=== Section Start ===
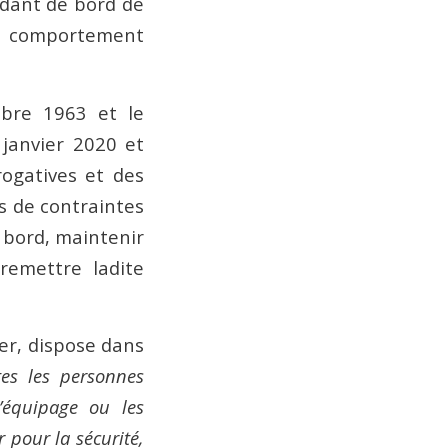
ndant de bord de
le comportement
mbre 1963 et le
 janvier 2020 et
rogatives et des
s de contraintes
à bord, maintenir
remettre ladite
1er, dispose dans
es les personnes
’équipage ou les
 pour la sécurité,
=== Section End ===
# Exercise goal:
Each line from the one with "1er, dispose dans" to the end of the material should be duplicated exactly, and no other line.

# Your solution:
1er, dispose dans
es les personnes
’équipage ou les
 pour la sécurité,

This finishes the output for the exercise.